#### [Passage to read]
The primary tool is the last tool call that advertised a UI, or the last call overall if none had a UI.

Different data warrants different presentation instructions. Map tool names to prompts; unmapped tools fall back to the default:

let presenterPrompt = PresenterPrompt(
default: """
You are presenting information to the user. Use ONLY the data provided. Be concise and \
natural, and never invent or infer values that are not present in the data.
""",
perTool: [
"search_products": """
You are presenting product search results.
Use ONLY the data block provided — never invent a price, rating, name, or stock status.
Lead with the best match: its name and price, then one standout detail.
Two short sentences, natural tone. Do not call tools.
""",
"get_order": """
You are presenting an order status. State the order ID, current status, and estimated \
delivery in one sentence. Use only the data provided.
"""
]
)

The curator transforms captured tool results into the text string the Presenter is fed. The protocol is a single synchronous method:

public protocol ToolOutputCurator: Sendable {
func curate(_ results: [CapturedTool]) -> String
}

Two built-in curators ship with the framework:

.dataBlock (default) — one ### toolName section per captured call, with the tool’s text content or pretty-printed structured data:

GroundedAgent(/* … */, curator: .dataBlock)

.perTool([:]) — route each tool to its own formatter; unmapped tools fall back to the lossless dataBlock section. Use this to trim oversized payloads before the Presenter sees them:

GroundedAgent(
/* … */,
curator: .perTool([
"search_products": { tool in
// keep only the top 3 results to stay within context budget
/* … */
return "### search_products\n\(trimmed)"
}
])
)

Custom curators implement ToolOutputCurator directly.

#### [Information]

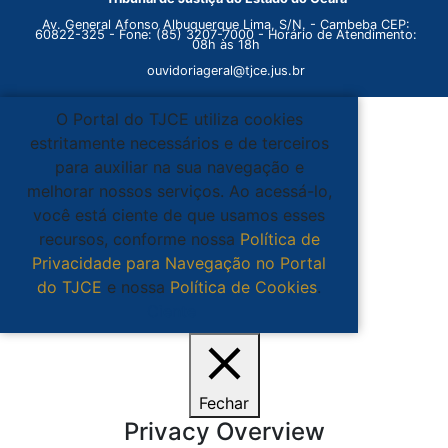
Av. General Afonso Albuquerque Lima, S/N. - Cambeba CEP:
60822-325 - Fone: (85) 3207-7000 - Horário de Atendimento:
08h às 18h
ouvidoriageral@tjce.jus.br
O Portal do TJCE utiliza cookies
estritamente necessários e de terceiros
para auxiliar na sua navegação e
melhorar nossos serviços. Ao acessá-lo,
você está ciente de que usamos esses
recursos, conforme nossa
Política de
Privacidade para Navegação no Portal
do TJCE
e nossa
Política de Cookies
.
Ciente
Fechar
Privacy Overview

#### [What the exercise asks]
Reproduce word for word everything in the framework documentation above from "You are presenting product" down to "one standout detail.".

#### [Written response]
You are presenting product search results.
Use ONLY the data block provided — never invent a price, rating, name, or stock status.
Lead with the best match: its name and price, then one standout detail.